▸ Given data:
- Opening Delimiter -
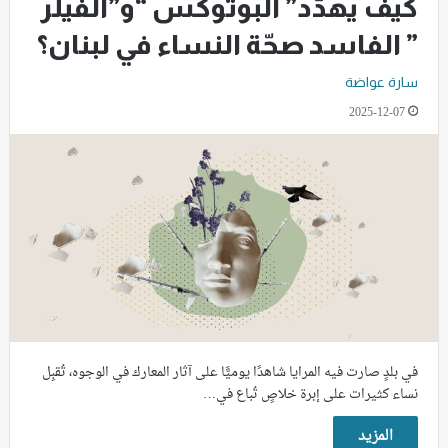
كيف يهدّد” البوتوكس “و”الفيلر
” الفاسد صحّة النساء في لبنان؟
سارة عواضة
2025-12-07
في بلدٍ صارت فيه المرايا شاهدًا يوميًّا على آثار المعارك في الوجوه، تُقبِل
نساء كثيرات على إبرة خلاصٍ تُباع في…
المزيد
- Closing Delimiter -
▸ Exercise goal: Could you write out the text from all the records above, word for word and line for line, leaving out the pictures?

▸ Answer to this problem:
كيف يهدّد” البوتوكس “و”الفيلر
” الفاسد صحّة النساء في لبنان؟
سارة عواضة
2025-12-07
في بلدٍ صارت فيه المرايا شاهدًا يوميًّا على آثار المعارك في الوجوه، تُقبِل
نساء كثيرات على إبرة خلاصٍ تُباع في…
المزيد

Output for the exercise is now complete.